Скажите, Вы ведь помните, как мы вместе ужинали у моей тетушки Гард за две или три недели до моего несчастного замужества? Тогда о нем и речи не было. О, в то время я была счастлива; сравнительно счастлива, ибо после смерти моего дорогого дедушки я уже никогда не чувствовала себя счастливой.
Так вот, Дюма, вспомните маленькую девочку, вспомните юную девушку; узница столь же невиновна, как эта девочка и эта девушка, но она в большей степени достойна жалости, ибо является мученицей.

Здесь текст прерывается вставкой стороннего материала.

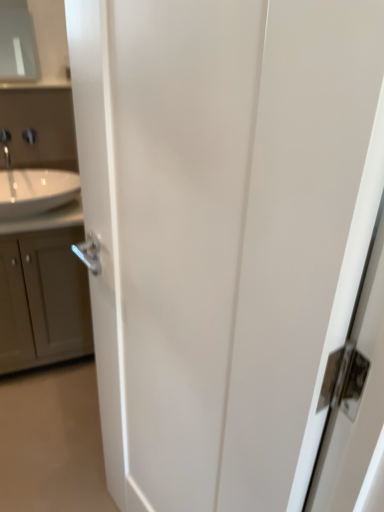
Question: Can you confirm if satin nickel faucet at upper left is smaller than silver metallic tap at upper left?

Choices:
 (A) yes
 (B) no

Answer: (A)

Question: Can you confirm if satin nickel faucet at upper left is taller than silver metallic tap at upper left?

Choices:
 (A) yes
 (B) no

Answer: (A)

Question: Could you tell me if satin nickel faucet at upper left is turned towards silver metallic tap at upper left?

Choices:
 (A) no
 (B) yes

Answer: (A)

Question: Is satin nickel faucet at upper left directly adjacent to silver metallic tap at upper left?

Choices:
 (A) no
 (B) yes

Answer: (B)

Question: From a real-world perspective, is satin nickel faucet at upper left on top of silver metallic tap at upper left?

Choices:
 (A) no
 (B) yes

Answer: (A)

Question: Are satin nickel faucet at upper left and silver metallic tap at upper left far apart?

Choices:
 (A) yes
 (B) no

Answer: (B)

Question: From the image's perspective, is matte gray medicine cabinet at upper left below silver metallic tap at upper left?

Choices:
 (A) yes
 (B) no

Answer: (B)

Question: Considering the relative sizes of matte gray medicine cabinet at upper left and silver metallic tap at upper left in the image provided, is matte gray medicine cabinet at upper left wider than silver metallic tap at upper left?

Choices:
 (A) yes
 (B) no

Answer: (B)

Question: Is matte gray medicine cabinet at upper left shorter than silver metallic tap at upper left?

Choices:
 (A) no
 (B) yes

Answer: (A)

Question: Is matte gray medicine cabinet at upper left closer to camera compared to silver metallic tap at upper left?

Choices:
 (A) yes
 (B) no

Answer: (B)

Question: Would you say matte gray medicine cabinet at upper left is outside silver metallic tap at upper left?

Choices:
 (A) yes
 (B) no

Answer: (A)

Question: Is matte gray medicine cabinet at upper left to the right of silver metallic tap at upper left from the viewer's perspective?

Choices:
 (A) yes
 (B) no

Answer: (B)

Question: Does white glossy sink at left turn towards silver metallic tap at upper left?

Choices:
 (A) no
 (B) yes

Answer: (A)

Однако послушайте кое-что, о чем я с Вами еще не говорила и о чем мне надо с Вами поговорить. То, что приводит меня в отчаяние, то, что скоро погубит меня в одном из тесных застенков смерти или в одном из страшных застенков безумия, это бесполезность существования, это сомнение в самой себе, это постоянное чередование уверенности в своих силах и неверие в возможность проявить их. «Работайте», — говорят мне. Да; но известность столь же необходима для ростков умственного труда, как солнце для хлебных ростков… Есмь я или нет? Так бедный Гамлет ставит под сомнение человеческую натуру. Не тщеславие ли уводит меня с тех троп, какие должны были бы стать моими? Быть может, лишь в сердцах моих друзей я обладаю умом и дарованием? Иногда я с удивлением воспринимаю себя как слабую, нерешительную, переменчивую натуру, короче, как самую что ни на есть женщину, и отвожу себе место у домашнего очага; я мечтаю о тихих бесцветных радостях; запираю прямо в сердце огонь, который так часто дает себя знать, поднимаясь к голове; лелею мечту об обязанностях, столь милых и столь скрытых в тени одиночества, что ни одно человеческое существо не сможет отыскать меня там, чтобы напомнить мне о прошлом. Но иногда голова у меня пребывает в лихорадочном возбуждении; душу распирает, и она словно давит на грань рассудка, стремясь расширить его; мысли обретают голос: одни поют, другие молятся, третьи причитают; даже глаза мои, кажется, обращены внутрь меня. Я едва понимаю самое себя, но, благодаря своему возбужденному состоянию, понимаю все вокруг — дневной свет, природу, Бога, Если при этом я хочу заняться повседневными делами, хочу, например, почитать, то вынуждена додумывать изложенные в книге мысли, которые кажутся мне незавершенными. Либо мое воображение, либо мое сердце, выступая в роли провожатого, ведет их на уровень выше того, куда привел их автор. Слова, те самые, что в глазах других имеют лишь обыденное значение, открывают передо мной бескрайние горизонты, которые распахиваются, светятся и неудержимо влекут меня по своим лучезарным путям. Мне вспоминается то, чего я никогда не видела, но что, возможно, происходило в другом мире, в предыдущей жизни. Я похожа на иностранца, который, открыв книгу на неведомом ему языке, обнаружил бы там перевод своих собственных сочинений и стал бы читать написанное им самим, постигая таким образом не форму, а душу, мысль, тайну этих странных букв, остающихся в его глазах загадочными иероглифами.
Если же вместо чтения я хочу заняться каким-нибудь рукоделием, то иголка дрожит у меня в руке, словно перо в руках великого писателя или кисть в руках великого живописца. Будучи натурой до глубины души творческой, я полагаю в этот момент, что мне удастся внести творческое начало даже в подрубку платка.